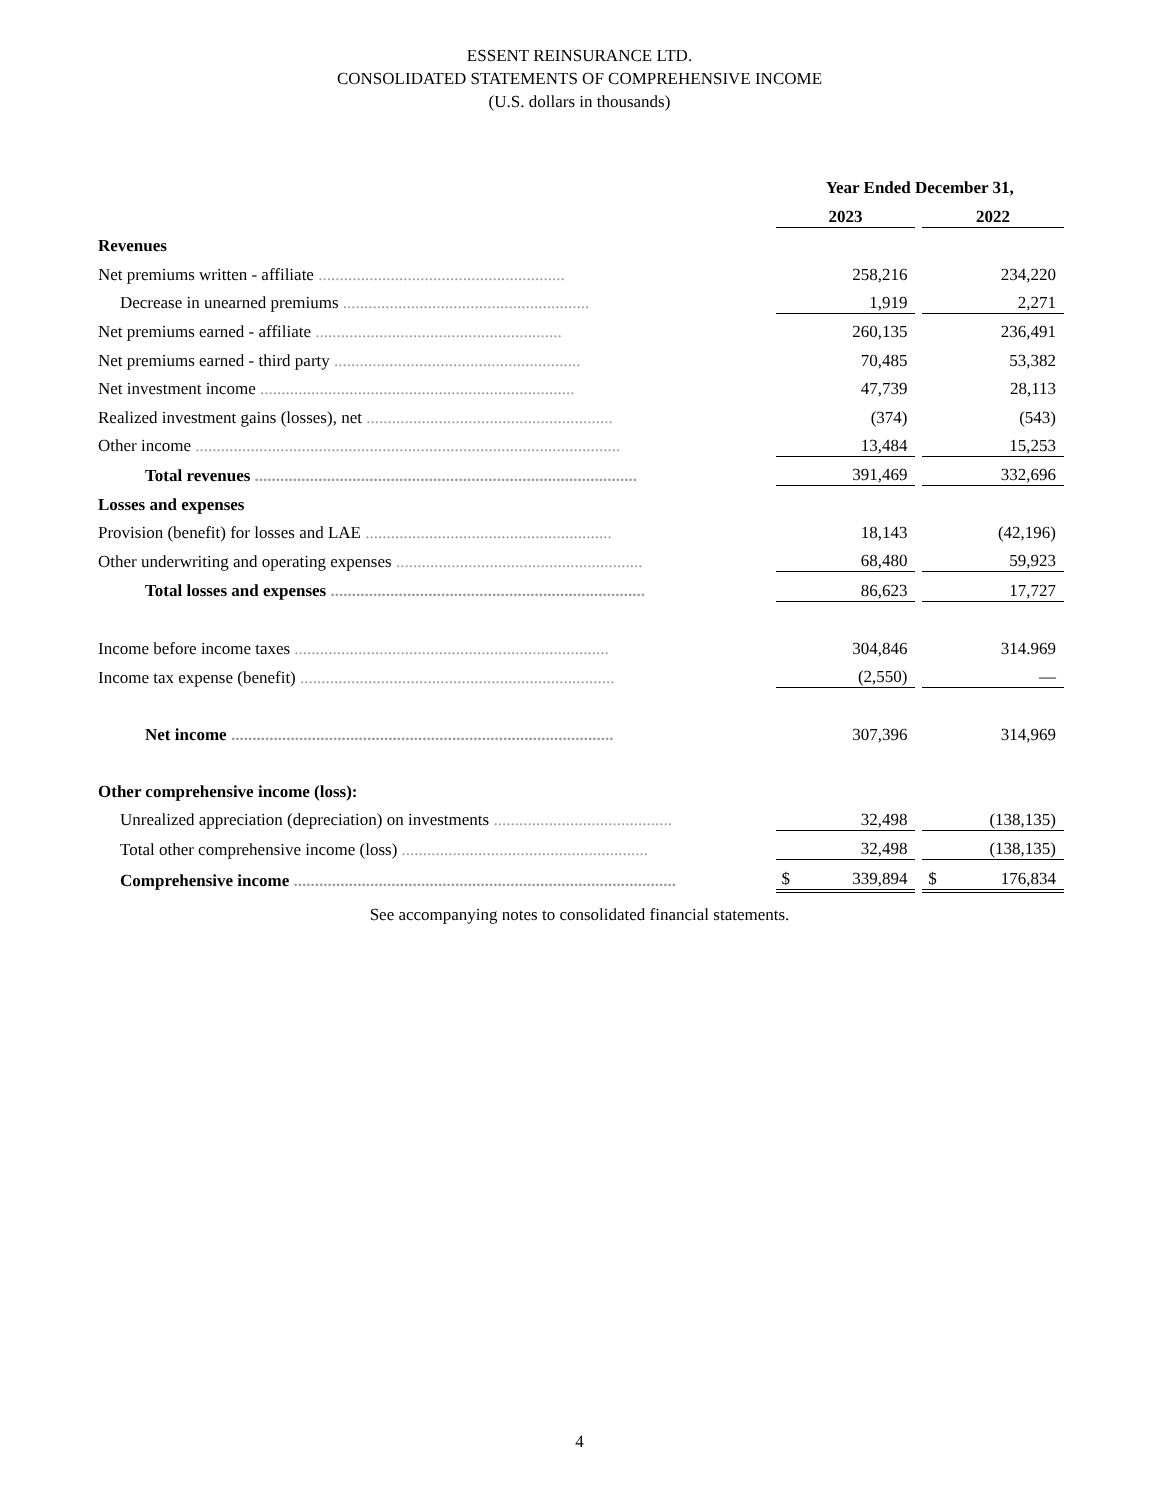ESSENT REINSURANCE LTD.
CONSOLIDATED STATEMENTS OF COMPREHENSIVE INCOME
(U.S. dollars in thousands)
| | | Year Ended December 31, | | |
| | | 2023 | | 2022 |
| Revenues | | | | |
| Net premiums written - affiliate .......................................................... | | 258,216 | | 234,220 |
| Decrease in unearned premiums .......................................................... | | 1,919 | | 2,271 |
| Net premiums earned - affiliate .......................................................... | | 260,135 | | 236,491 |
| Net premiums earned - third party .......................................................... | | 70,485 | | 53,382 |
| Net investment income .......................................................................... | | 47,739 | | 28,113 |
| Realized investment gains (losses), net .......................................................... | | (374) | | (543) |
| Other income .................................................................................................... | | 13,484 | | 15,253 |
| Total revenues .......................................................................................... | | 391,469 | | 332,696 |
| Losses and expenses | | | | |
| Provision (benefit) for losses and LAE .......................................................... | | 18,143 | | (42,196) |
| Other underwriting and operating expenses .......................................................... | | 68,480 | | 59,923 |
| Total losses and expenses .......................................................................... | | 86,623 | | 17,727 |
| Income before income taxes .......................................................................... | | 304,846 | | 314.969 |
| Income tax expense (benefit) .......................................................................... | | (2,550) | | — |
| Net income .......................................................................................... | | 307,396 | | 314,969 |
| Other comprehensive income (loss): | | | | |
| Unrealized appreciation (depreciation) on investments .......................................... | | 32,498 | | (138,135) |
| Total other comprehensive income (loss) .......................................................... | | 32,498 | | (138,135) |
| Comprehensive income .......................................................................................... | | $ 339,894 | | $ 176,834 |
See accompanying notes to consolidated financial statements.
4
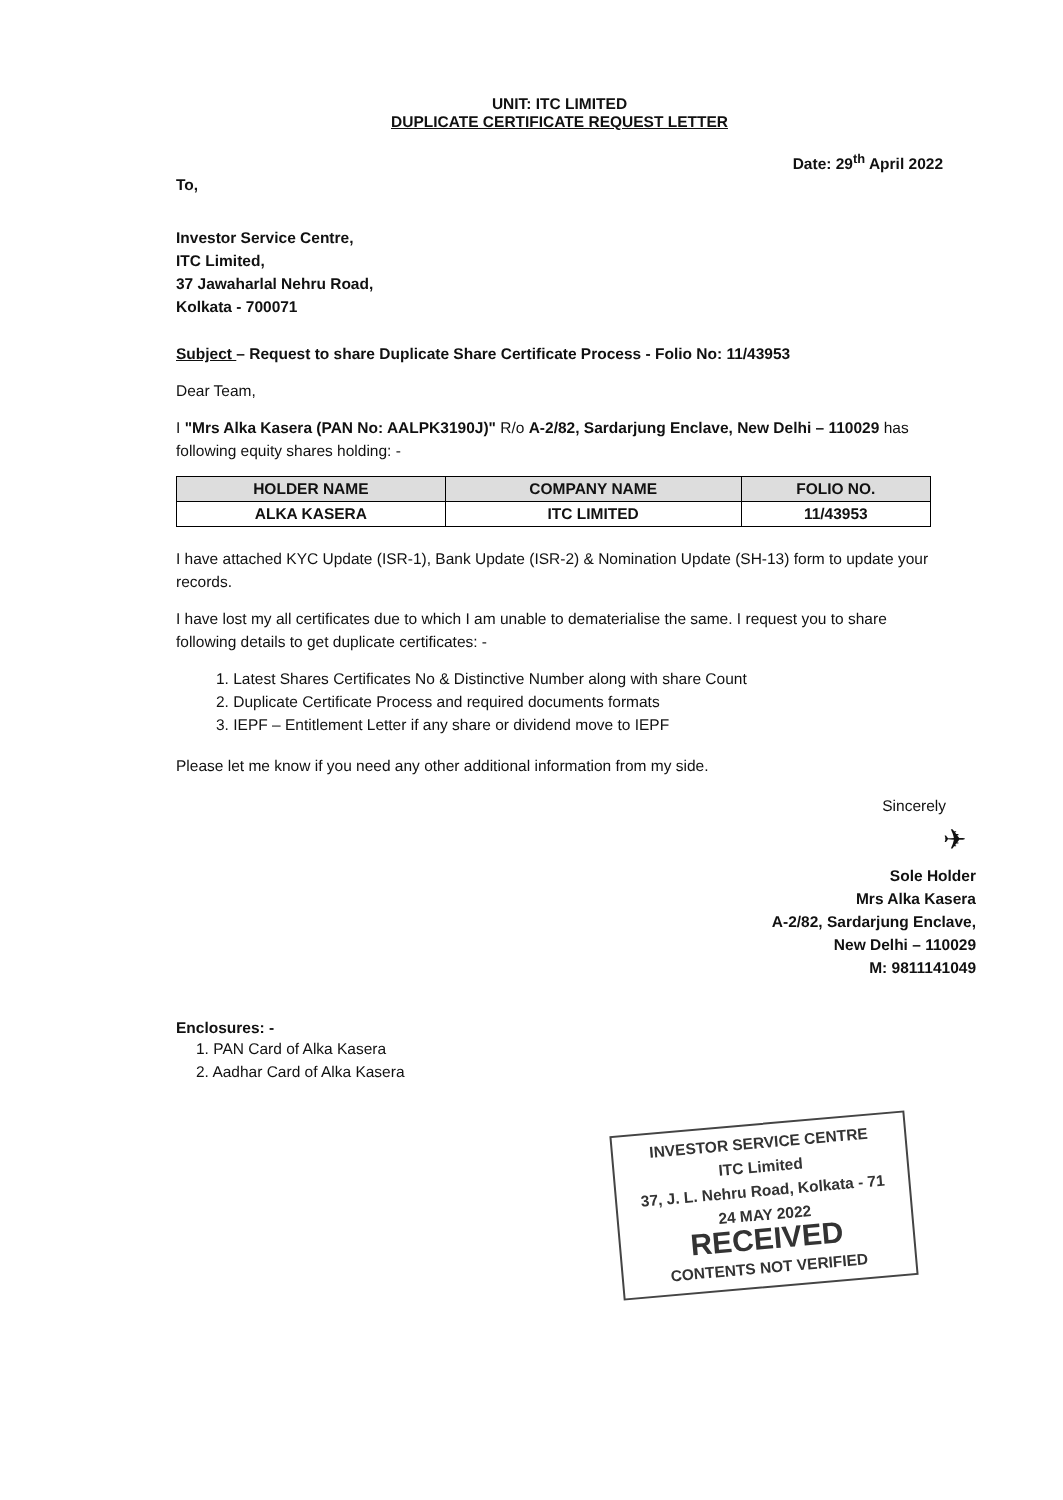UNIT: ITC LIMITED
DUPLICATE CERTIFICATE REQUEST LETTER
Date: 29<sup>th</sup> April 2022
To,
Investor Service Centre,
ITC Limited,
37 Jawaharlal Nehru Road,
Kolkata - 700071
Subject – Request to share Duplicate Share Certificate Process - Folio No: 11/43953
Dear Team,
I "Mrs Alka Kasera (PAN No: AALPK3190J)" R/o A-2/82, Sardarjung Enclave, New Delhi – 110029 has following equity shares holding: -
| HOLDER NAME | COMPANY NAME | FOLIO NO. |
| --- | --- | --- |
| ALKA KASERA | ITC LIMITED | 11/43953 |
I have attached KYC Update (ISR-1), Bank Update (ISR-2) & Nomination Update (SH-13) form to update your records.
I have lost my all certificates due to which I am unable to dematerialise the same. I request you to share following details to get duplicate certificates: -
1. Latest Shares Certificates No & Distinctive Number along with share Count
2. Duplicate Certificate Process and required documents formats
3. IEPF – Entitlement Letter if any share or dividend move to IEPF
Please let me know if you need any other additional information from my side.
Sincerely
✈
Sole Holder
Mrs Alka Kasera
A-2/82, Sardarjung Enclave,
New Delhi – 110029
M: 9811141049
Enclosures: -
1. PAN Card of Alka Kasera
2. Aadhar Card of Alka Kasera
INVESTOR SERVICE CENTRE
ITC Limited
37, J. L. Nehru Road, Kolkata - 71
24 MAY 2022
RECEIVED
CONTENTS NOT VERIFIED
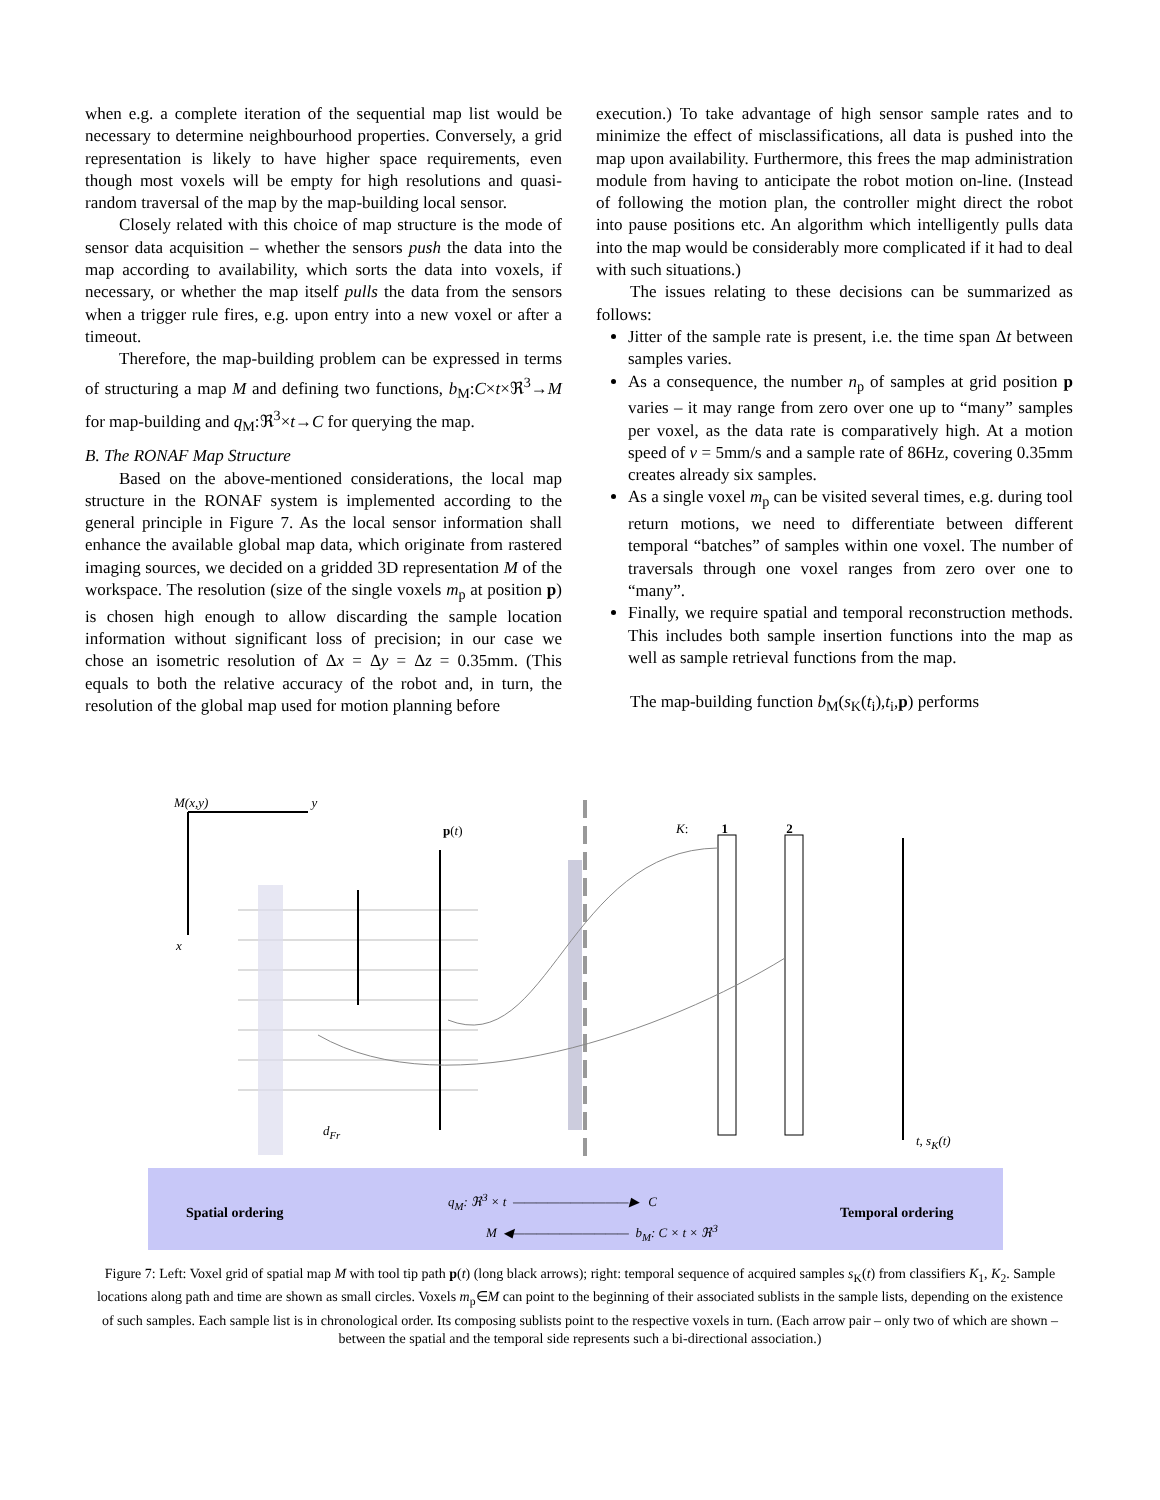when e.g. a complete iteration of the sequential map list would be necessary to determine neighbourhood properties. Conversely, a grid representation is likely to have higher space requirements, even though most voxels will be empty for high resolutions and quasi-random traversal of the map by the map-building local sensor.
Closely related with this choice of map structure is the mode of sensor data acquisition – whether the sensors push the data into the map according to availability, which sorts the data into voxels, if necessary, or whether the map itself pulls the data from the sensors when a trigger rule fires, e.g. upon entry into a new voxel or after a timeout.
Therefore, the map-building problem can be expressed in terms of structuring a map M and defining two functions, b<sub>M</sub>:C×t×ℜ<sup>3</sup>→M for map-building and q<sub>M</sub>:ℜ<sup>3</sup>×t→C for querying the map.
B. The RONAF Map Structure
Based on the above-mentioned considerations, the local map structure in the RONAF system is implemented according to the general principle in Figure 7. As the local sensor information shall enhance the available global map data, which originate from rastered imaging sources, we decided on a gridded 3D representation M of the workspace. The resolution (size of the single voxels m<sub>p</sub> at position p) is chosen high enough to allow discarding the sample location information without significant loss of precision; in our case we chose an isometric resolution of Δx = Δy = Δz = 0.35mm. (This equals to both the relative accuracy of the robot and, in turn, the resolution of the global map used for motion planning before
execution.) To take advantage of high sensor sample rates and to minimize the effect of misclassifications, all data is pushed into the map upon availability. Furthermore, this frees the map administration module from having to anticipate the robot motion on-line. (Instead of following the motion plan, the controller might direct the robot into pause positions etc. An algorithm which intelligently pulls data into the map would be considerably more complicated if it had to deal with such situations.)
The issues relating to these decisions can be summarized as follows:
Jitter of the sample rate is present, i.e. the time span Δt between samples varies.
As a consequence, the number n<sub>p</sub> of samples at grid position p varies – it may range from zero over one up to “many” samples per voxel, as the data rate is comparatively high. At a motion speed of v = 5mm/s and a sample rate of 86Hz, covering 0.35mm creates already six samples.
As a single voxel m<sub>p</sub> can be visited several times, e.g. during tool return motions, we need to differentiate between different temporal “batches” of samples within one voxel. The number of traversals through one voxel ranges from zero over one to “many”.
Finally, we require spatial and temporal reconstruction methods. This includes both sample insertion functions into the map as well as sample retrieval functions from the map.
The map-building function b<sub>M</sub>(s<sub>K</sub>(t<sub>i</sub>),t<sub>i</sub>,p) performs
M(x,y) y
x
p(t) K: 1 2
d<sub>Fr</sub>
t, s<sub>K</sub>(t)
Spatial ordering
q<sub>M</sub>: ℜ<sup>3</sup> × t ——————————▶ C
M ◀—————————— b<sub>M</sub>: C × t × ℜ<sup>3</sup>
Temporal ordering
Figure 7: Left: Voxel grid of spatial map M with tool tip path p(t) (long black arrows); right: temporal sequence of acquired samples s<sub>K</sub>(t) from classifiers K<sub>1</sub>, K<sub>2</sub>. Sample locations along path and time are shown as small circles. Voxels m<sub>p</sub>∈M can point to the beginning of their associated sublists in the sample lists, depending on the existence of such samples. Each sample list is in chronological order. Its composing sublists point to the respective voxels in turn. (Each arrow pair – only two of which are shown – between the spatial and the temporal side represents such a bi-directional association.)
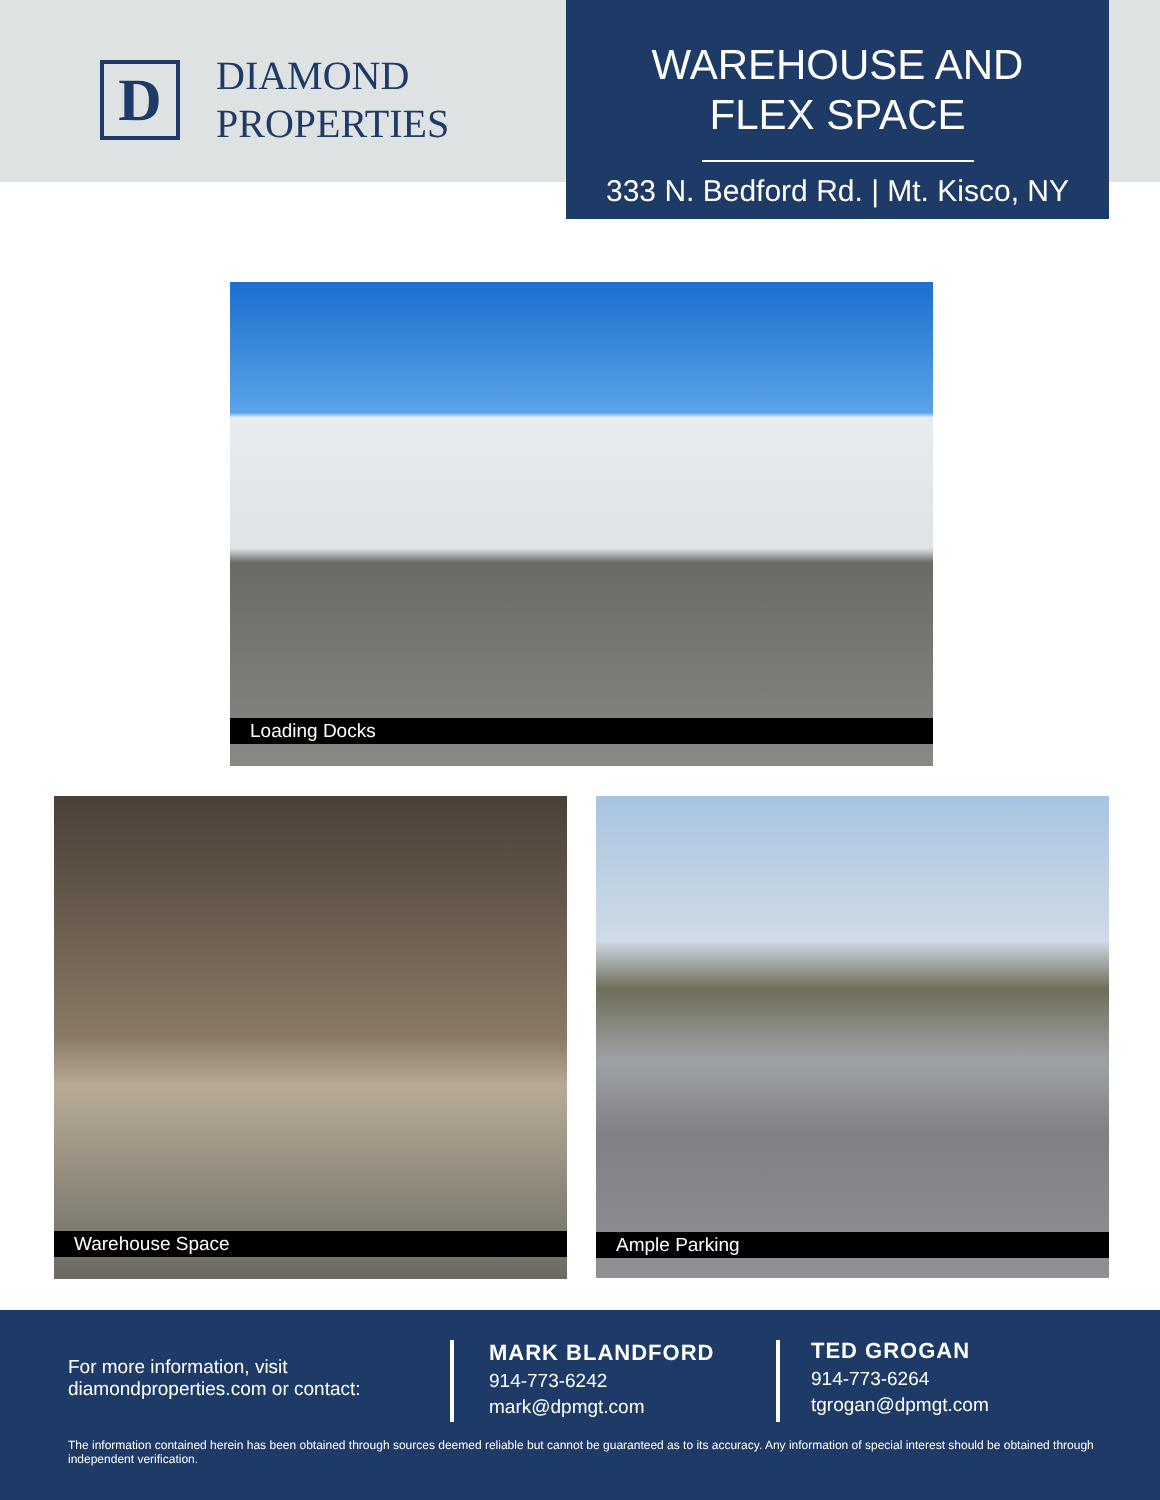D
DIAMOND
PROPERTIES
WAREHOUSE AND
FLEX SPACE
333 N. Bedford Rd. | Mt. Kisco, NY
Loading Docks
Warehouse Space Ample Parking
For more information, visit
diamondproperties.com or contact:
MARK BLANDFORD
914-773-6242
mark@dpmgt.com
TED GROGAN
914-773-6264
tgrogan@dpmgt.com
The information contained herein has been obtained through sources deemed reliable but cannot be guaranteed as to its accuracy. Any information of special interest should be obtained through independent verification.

################

YOUR ASSIGNMENT: The line above containing "execution.) To take", the line containing "q<sub>M</sub>: ℜ<sup>3</sup> ×", and every line between them are to be transcribed exactly; no other line is wanted.

ANSWER TO THE PROBLEM:
execution.) To take advantage of high sensor sample rates and to minimize the effect of misclassifications, all data is pushed into the map upon availability. Furthermore, this frees the map administration module from having to anticipate the robot motion on-line. (Instead of following the motion plan, the controller might direct the robot into pause positions etc. An algorithm which intelligently pulls data into the map would be considerably more complicated if it had to deal with such situations.)
The issues relating to these decisions can be summarized as follows:
Jitter of the sample rate is present, i.e. the time span Δt between samples varies.
As a consequence, the number n<sub>p</sub> of samples at grid position p varies – it may range from zero over one up to “many” samples per voxel, as the data rate is comparatively high. At a motion speed of v = 5mm/s and a sample rate of 86Hz, covering 0.35mm creates already six samples.
As a single voxel m<sub>p</sub> can be visited several times, e.g. during tool return motions, we need to differentiate between different temporal “batches” of samples within one voxel. The number of traversals through one voxel ranges from zero over one to “many”.
Finally, we require spatial and temporal reconstruction methods. This includes both sample insertion functions into the map as well as sample retrieval functions from the map.
The map-building function b<sub>M</sub>(s<sub>K</sub>(t<sub>i</sub>),t<sub>i</sub>,p) performs
M(x,y) y
x
p(t) K: 1 2
d<sub>Fr</sub>
t, s<sub>K</sub>(t)
Spatial ordering
q<sub>M</sub>: ℜ<sup>3</sup> × t ——————————▶ C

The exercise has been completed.